Tot slot heeft belanghebbende niet aannemelijk gemaakt dat het vertrouwensbeginsel is geschonden. Zijn stelling dat hij vóór het volgen van de cursussen bij de belastingdienst is langs geweest en dat hem toen is gezegd dat alle voorgestelde kosten aftrekbaar zouden zijn, heeft hij niet met enig objectief controleerbaar bewijs gestaafd. Bovendien heeft hij gesteld, laat staan aannemelijk gemaakt dat de ten aanzien van hem bevoegde inspecteur, na kennis te hebben genomen van alle relevante feiten en omstandigheden, bewust zijn standpunt heeft bepaald.”
4.2.
Het Hof onderschrijft deze oordelen van de rechtbank en de gronden waarop deze
berusten. In hoger beroep zijn geen argumenten aangevoerd die tot een ander oordeel leiden.
Het Hof voegt hieraan nog het volgende toe.
4.3.
Uit de tekst en de wetsgeschiedenis van artikel 6:27 Wet IB 2001 volgt dat, voor de toepassing van artikel 6:27, eerste lid, Wet IB 2001, de opleiding ook mag zijn gevolgd met het oog op het op peil houden of verbeteren van kennis en vaardigheden die de belastingplichtige nodig heeft voor het behouden van inkomen. Gesteld noch gebleken is dat belanghebbende de cursussen heeft gevolgd met het oog op behoud van betaald werk. Gelet op de – in hoger beroep niet bestreden – vaststelling van de rechtbank dat belanghebbende in 2011 voor zijn werkgever licht administratief werk verrichtte en cursussen gaf voor het bedienen van machines en de – in hoger beroep evenmin bestreden – constatering van de rechtbank dat belanghebbende tot op dat moment nimmer werkzaam was geweest als jurist, acht het Hof ook niet aannemelijk dat belanghebbende de cursussen heeft gevolgd met het oog op behouden van inkomen.
Slotsom
De slotsom is dat het hoger beroep ongegrond is en dat de uitspraak van de rechtbank dient te worden bevestigd.

5.Kosten

Het Hof acht geen termen aanwezig voor een veroordeling in de kosten op de voet van artikel 8:75 van de Algemene wet bestuursrecht.

6.Beslissing

Het Hof bevestigt de uitspraak van de rechtbank.
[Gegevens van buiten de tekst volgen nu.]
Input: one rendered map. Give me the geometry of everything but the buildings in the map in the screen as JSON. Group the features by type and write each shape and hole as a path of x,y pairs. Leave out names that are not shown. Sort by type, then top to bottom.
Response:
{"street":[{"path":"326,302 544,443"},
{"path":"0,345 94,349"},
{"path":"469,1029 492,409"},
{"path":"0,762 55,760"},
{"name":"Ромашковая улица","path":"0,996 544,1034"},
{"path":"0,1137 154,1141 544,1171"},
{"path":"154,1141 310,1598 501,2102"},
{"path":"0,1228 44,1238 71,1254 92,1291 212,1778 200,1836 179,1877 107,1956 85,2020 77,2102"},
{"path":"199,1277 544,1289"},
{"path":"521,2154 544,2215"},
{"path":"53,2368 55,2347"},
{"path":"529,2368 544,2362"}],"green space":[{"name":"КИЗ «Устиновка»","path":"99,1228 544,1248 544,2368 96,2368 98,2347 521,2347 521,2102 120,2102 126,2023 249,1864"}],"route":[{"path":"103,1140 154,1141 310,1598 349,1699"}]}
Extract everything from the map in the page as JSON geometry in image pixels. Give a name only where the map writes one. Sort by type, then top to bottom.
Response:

De uitspraak is gedaan door mrs. B.A. van Brummelen, voorzitter, F.J.P.M. Haas en H.E. Kostense, leden van de belastingkamer, in tegenwoordigheid van mr. A.H. van Dapperen, als griffier. De beslissing is op 23 september 2016 in het openbaar uitgesproken.
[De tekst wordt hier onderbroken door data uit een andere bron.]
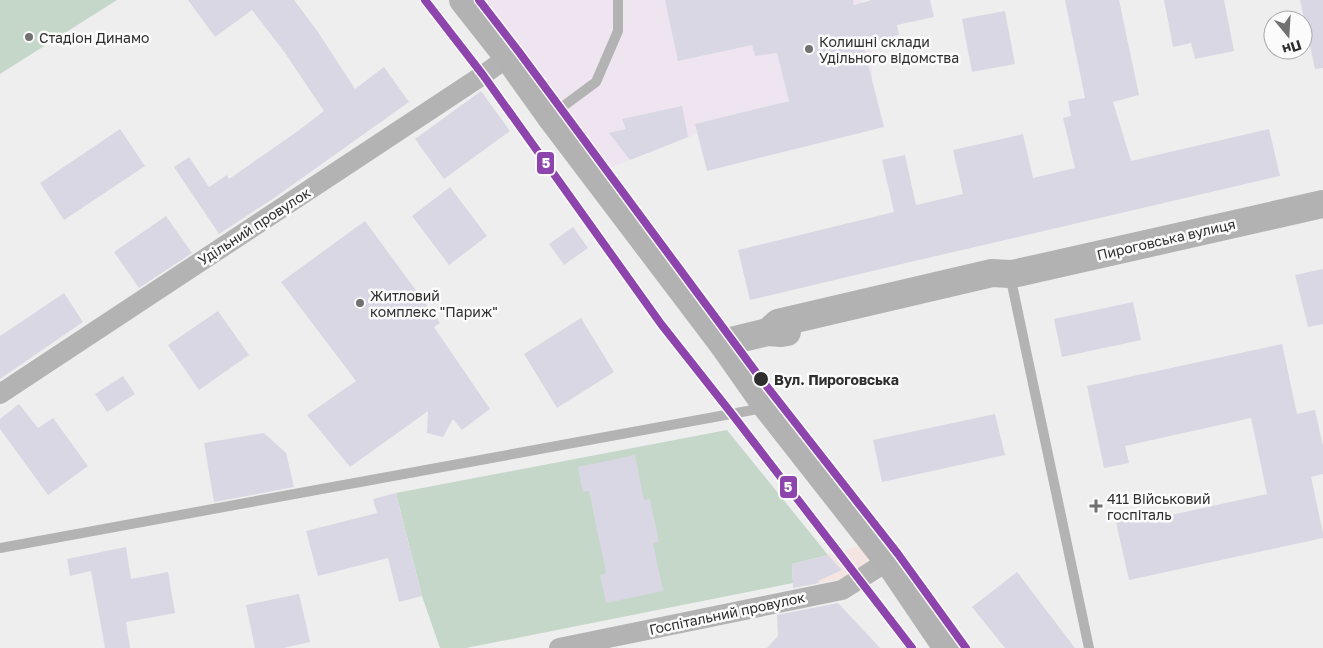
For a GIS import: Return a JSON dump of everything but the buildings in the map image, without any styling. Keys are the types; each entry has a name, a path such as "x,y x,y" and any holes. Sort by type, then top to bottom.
{"street":[{"path":"463,0 508,57 767,407 888,560 947,648"},
{"name":"Удільний провулок","path":"0,394 508,57"},
{"name":"Пироговська вулиця","path":"722,344 768,332 781,333 994,283 1010,274 1323,204"},
{"name":"Госпітальний провулок","path":"559,648 842,590 888,560"}],"lane":[{"path":"550,116 596,82 618,31 618,0"},
{"path":"1010,274 1089,648"},
{"path":"0,548 767,407"}],"shaded area":[{"path":"462,0 862,0 872,42 872,80 695,124 697,134 599,172"},
{"path":"872,543 886,560 840,579 794,588 792,564"}],"green space":[{"name":"Стадіон Динамо","path":"0,0 117,0 0,74"},
{"path":"727,430 828,555 792,564 793,583 466,648 440,648 422,596 396,493"}],"transit line":[{"name":"5","path":"425,0 483,75 661,324 912,648"},
{"name":"5","path":"479,0 761,379 898,554 966,648"}],"place":[{"name":"Стадіон Динамо","path":"29,37"},
{"name":"Колишні склади Удільного відомства","path":"809,49"},
{"name":"Житловий комплекс \"Париж\"","path":"360,303"},
{"name":"Вул. Пироговська","path":"761,379"},
{"name":"411 Військовий госпіталь","path":"1096,506"}]}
Tegen deze uitspraak kan binnen zes weken na de verzenddatum beroep in cassatie worden ingesteld bij de Hoge Raad der Nederlanden (belastingkamer), Postbus 20303, 2500 EH Den Haag. Daarbij moet het volgende in acht worden genomen:
1.. bij het beroepschrift wordt een afschrift van deze uitspraak overgelegd.
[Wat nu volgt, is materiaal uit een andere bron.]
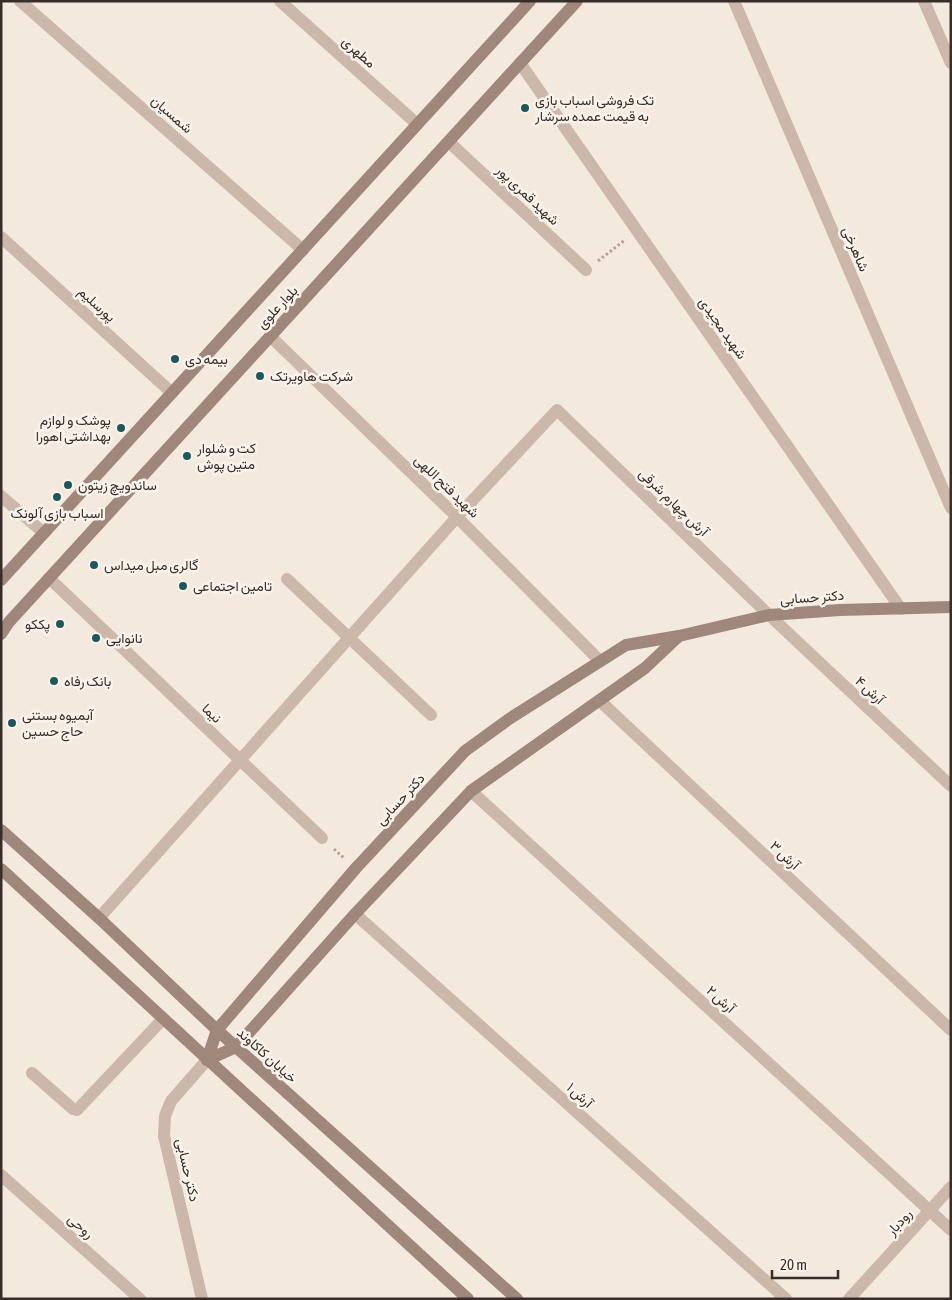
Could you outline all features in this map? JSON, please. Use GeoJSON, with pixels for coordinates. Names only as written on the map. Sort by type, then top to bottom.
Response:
{"type":"FeatureCollection","features":[{"type":"Feature","properties":{"kind":"main road","name":"بلوار علوی"},"geometry":{"type":"LineString","coordinates":[[1,580],[530,1]]}},
{"type":"Feature","properties":{"kind":"main road","name":"بلوار علوی"},"geometry":{"type":"LineString","coordinates":[[1,634],[9,622],[49,578],[577,1]]}},
{"type":"Feature","properties":{"kind":"main road","name":"دکتر حسابی"},"geometry":{"type":"LineString","coordinates":[[207,1060],[217,1030],[356,868],[465,751],[509,719],[599,660],[626,645],[678,636],[769,616],[840,610],[901,610],[951,607]]}},
{"type":"Feature","properties":{"kind":"main road","name":"دکتر حسابی"},"geometry":{"type":"LineString","coordinates":[[207,1060],[236,1047],[355,914],[471,791],[645,668],[678,636]]}},
{"type":"Feature","properties":{"kind":"main road","name":"خیابان کاکاوند"},"geometry":{"type":"LineString","coordinates":[[1,830],[99,918],[217,1030],[516,1299]]}},
{"type":"Feature","properties":{"kind":"main road"},"geometry":{"type":"LineString","coordinates":[[1,869],[468,1299]]}},
{"type":"Feature","properties":{"kind":"street","name":"شمسیان"},"geometry":{"type":"LineString","coordinates":[[20,1],[303,250]]}},
{"type":"Feature","properties":{"kind":"street","name":"مطهری"},"geometry":{"type":"LineString","coordinates":[[280,1],[417,124]]}},
{"type":"Feature","properties":{"kind":"street","name":"شاهرخی"},"geometry":{"type":"LineString","coordinates":[[734,1],[951,508]]}},
{"type":"Feature","properties":{"kind":"street"},"geometry":{"type":"LineString","coordinates":[[924,1],[951,63]]}},
{"type":"Feature","properties":{"kind":"street","name":"شهید مجیدی"},"geometry":{"type":"LineString","coordinates":[[520,63],[901,610]]}},
{"type":"Feature","properties":{"kind":"street","name":"شهید قمری پور"},"geometry":{"type":"LineString","coordinates":[[449,142],[586,270]]}},
{"type":"Feature","properties":{"kind":"street","name":"پورسلیم"},"geometry":{"type":"LineString","coordinates":[[1,237],[172,393]]}},
{"type":"Feature","properties":{"kind":"street","name":"شهید فتح اللهی"},"geometry":{"type":"LineString","coordinates":[[270,336],[457,517],[599,660]]}},
{"type":"Feature","properties":{"kind":"street","name":"آرش چهارم شرقی"},"geometry":{"type":"LineString","coordinates":[[457,517],[557,410],[769,616]]}},
{"type":"Feature","properties":{"kind":"street"},"geometry":{"type":"LineString","coordinates":[[1,496],[44,533]]}},
{"type":"Feature","properties":{"kind":"street"},"geometry":{"type":"LineString","coordinates":[[99,918],[457,517]]}},
{"type":"Feature","properties":{"kind":"street","name":"نیما"},"geometry":{"type":"LineString","coordinates":[[49,578],[322,838]]}},
{"type":"Feature","properties":{"kind":"street"},"geometry":{"type":"LineString","coordinates":[[287,579],[431,715]]}},
{"type":"Feature","properties":{"kind":"street","name":"آرش ۴"},"geometry":{"type":"LineString","coordinates":[[769,616],[951,786]]}},
{"type":"Feature","properties":{"kind":"street","name":"آرش ۳"},"geometry":{"type":"LineString","coordinates":[[600,701],[951,1030]]}},
{"type":"Feature","properties":{"kind":"street","name":"آرش ۲"},"geometry":{"type":"LineString","coordinates":[[471,791],[951,1230]]}},
{"type":"Feature","properties":{"kind":"street","name":"آرش ۱"},"geometry":{"type":"LineString","coordinates":[[355,914],[786,1299]]}},
{"type":"Feature","properties":{"kind":"street"},"geometry":{"type":"LineString","coordinates":[[32,1073],[74,1110],[77,1110],[163,1019]]}},
{"type":"Feature","properties":{"kind":"street","name":"دکتر حسابی"},"geometry":{"type":"LineString","coordinates":[[202,1299],[164,1136],[165,1116],[171,1101],[207,1060]]}},
{"type":"Feature","properties":{"kind":"street","name":"روحی"},"geometry":{"type":"LineString","coordinates":[[1,1175],[140,1299]]}},
{"type":"Feature","properties":{"kind":"street","name":"رودبار"},"geometry":{"type":"LineString","coordinates":[[849,1299],[951,1187]]}},
{"type":"Feature","properties":{"kind":"path"},"geometry":{"type":"LineString","coordinates":[[586,270],[637,230]]}},
{"type":"Feature","properties":{"kind":"path"},"geometry":{"type":"LineString","coordinates":[[322,838],[356,868]]}},
{"type":"Feature","properties":{"kind":"place","name":"تک فروشی اسباب بازی به قیمت عمده سرشار"},"geometry":{"type":"Point","coordinates":[525,108]}},
{"type":"Feature","properties":{"kind":"place","name":"بیمه دی"},"geometry":{"type":"Point","coordinates":[175,359]}},
{"type":"Feature","properties":{"kind":"place","name":"شرکت هاویرتک"},"geometry":{"type":"Point","coordinates":[260,376]}},
{"type":"Feature","properties":{"kind":"place","name":"پوشک و لوازم بهداشتی اهورا"},"geometry":{"type":"Point","coordinates":[121,428]}},
{"type":"Feature","properties":{"kind":"place","name":"کت و شلوار متین پوش"},"geometry":{"type":"Point","coordinates":[187,456]}},
{"type":"Feature","properties":{"kind":"place","name":"ساندویچ زیتون"},"geometry":{"type":"Point","coordinates":[68,485]}},
{"type":"Feature","properties":{"kind":"place","name":"اسباب بازی آلونک"},"geometry":{"type":"Point","coordinates":[57,497]}},
{"type":"Feature","properties":{"kind":"place","name":"گالری مبل میداس"},"geometry":{"type":"Point","coordinates":[94,565]}},
{"type":"Feature","properties":{"kind":"place","name":"تامین اجتماعی"},"geometry":{"type":"Point","coordinates":[183,586]}},
{"type":"Feature","properties":{"kind":"place","name":"پککو"},"geometry":{"type":"Point","coordinates":[60,624]}},
{"type":"Feature","properties":{"kind":"place","name":"نانوایی"},"geometry":{"type":"Point","coordinates":[96,638]}},
{"type":"Feature","properties":{"kind":"place","name":"بانک رفاه"},"geometry":{"type":"Point","coordinates":[54,681]}},
{"type":"Feature","properties":{"kind":"place","name":"آبمیوه بستنی حاج حسین"},"geometry":{"type":"Point","coordinates":[12,723]}}]}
2. het beroepschrift moet ondertekend zijn en ten minste het volgende vermelden:
a. de naam en het adres van de indiener;
b. een dagtekening;
c. een omschrijving van de uitspraak waartegen het beroep in cassatie is gericht;
d. de gronden van het beroep in cassatie.
Voor het instellen van beroep in cassatie is griffierecht verschuldigd. Na het instellen van beroep in cassatie ontvangt de indiener een nota griffierecht van de griffier van de Hoge Raad.
In het cassatieberoepschrift kan de Hoge Raad verzocht worden om de wederpartij te veroordelen in de proceskosten.